Wednesday, September 23, 2009

San Clemente

My blog entries are usually driven by current events, by material suggested or sent to me by others, or by whatever strikes my fancy. There's no real plan. Accordingly, I occasionally notice that I've unfairly ignored certain communities. It just happens. For instance, it turns out I've only posted about five images San Clemente over the past three years. My mea culpa begins with the 1950s postcard of Downtown San Clemente posted above.
This next photo shows beach parking at San Clemente in about 1928. From my own childhood, I seem to remember a big dirt parking lot.

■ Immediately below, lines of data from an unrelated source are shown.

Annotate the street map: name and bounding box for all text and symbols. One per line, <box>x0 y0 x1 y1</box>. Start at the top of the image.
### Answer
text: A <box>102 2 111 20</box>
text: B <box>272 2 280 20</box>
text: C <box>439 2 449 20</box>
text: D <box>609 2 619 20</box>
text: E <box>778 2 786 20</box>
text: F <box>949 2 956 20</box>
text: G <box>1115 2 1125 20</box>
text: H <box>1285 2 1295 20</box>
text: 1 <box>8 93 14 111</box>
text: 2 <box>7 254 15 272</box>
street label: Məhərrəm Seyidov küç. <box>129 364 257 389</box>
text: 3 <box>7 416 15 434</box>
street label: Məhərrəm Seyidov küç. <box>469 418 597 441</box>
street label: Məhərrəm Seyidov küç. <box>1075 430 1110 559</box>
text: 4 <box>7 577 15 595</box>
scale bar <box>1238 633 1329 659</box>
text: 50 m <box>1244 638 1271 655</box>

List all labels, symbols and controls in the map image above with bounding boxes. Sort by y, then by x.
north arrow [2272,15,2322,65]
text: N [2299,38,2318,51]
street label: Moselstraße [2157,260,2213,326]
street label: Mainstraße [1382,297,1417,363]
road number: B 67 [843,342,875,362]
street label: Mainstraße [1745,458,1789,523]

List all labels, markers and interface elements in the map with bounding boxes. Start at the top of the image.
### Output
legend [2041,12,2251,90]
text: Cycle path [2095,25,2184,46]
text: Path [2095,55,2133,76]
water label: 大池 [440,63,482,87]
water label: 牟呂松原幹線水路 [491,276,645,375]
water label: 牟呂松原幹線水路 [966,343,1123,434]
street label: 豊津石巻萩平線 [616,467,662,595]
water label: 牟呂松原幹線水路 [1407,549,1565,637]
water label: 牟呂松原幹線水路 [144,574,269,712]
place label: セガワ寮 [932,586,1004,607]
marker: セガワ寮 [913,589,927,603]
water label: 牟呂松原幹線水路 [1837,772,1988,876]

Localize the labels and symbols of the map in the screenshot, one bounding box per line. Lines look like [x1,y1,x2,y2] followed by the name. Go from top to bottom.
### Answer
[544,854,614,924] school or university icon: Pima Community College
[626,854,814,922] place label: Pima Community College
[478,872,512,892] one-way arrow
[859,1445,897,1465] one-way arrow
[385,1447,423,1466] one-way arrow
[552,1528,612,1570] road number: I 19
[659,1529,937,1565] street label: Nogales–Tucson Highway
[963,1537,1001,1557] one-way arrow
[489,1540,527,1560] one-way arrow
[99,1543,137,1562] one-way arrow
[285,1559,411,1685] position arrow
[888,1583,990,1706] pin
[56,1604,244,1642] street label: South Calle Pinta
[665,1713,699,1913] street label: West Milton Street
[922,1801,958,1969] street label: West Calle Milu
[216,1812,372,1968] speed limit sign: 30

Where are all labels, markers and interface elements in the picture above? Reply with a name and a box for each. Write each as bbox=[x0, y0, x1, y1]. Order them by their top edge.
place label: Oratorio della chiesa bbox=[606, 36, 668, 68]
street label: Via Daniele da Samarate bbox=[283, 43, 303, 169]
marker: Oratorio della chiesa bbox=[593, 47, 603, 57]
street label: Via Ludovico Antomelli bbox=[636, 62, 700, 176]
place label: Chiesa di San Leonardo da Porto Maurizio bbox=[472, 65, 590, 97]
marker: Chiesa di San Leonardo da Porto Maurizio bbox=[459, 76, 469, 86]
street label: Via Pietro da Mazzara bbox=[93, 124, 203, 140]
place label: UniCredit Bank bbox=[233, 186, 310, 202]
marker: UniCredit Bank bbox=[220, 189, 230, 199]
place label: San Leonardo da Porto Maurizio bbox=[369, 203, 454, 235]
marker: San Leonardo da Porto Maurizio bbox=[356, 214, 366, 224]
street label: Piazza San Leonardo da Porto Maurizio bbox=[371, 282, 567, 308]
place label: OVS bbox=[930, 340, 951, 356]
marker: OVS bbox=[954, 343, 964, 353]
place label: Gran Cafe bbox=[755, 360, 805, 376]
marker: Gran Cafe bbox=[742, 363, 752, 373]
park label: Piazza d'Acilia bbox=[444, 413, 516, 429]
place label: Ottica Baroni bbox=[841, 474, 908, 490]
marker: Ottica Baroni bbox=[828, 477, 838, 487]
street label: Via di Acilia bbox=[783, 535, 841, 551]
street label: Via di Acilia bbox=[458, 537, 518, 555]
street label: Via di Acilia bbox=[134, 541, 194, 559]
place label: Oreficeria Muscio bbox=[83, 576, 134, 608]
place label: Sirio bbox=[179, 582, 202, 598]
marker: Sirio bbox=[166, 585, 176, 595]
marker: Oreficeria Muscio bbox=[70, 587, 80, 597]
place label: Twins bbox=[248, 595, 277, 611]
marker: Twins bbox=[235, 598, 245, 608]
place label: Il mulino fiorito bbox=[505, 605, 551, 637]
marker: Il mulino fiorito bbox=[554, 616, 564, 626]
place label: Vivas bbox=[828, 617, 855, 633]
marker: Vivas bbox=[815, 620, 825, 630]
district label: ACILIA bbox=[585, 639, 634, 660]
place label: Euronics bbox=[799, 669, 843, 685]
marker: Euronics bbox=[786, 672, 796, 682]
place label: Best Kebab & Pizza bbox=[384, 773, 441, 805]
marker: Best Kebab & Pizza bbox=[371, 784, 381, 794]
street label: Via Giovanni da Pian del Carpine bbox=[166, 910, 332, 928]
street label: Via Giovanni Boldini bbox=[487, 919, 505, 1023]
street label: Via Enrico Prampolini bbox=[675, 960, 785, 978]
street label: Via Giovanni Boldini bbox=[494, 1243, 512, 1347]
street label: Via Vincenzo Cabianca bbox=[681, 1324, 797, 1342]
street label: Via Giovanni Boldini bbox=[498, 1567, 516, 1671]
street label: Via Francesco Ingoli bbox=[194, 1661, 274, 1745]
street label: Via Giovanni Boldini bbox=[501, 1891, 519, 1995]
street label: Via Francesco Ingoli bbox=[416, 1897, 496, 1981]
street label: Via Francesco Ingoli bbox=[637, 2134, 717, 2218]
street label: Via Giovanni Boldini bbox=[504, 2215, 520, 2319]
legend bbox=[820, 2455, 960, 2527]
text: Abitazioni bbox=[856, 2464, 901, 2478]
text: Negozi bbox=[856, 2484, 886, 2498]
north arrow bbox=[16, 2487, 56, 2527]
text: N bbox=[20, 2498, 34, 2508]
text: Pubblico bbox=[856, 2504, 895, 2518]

Today the lot is paved, landscaped, and well-lighted.
In the early days, developer Ole Hanson decreed that all buildings in San Clemente must conform to the town's slogan: "The Spanish Village of White Houses." Everything built was in a Spanish motif and featured white walls and red roofs. Perhaps you thought South County's planned communities and strict CC&Rs were something recent?


Randy Kraft said...

I love San Clemente !

That is one city with a hot bar scene !

Anonymous said...

If you're curious how CC&Rs and planned communities came to be, you might enjoy reading "Bourgeois Nightmares: Suburbia, 1870-1930" by Professor Robert M. Fogelson. The planning at Palos Verdes definitely helped set the tone in Southern California. It's a good read and available from Amazon.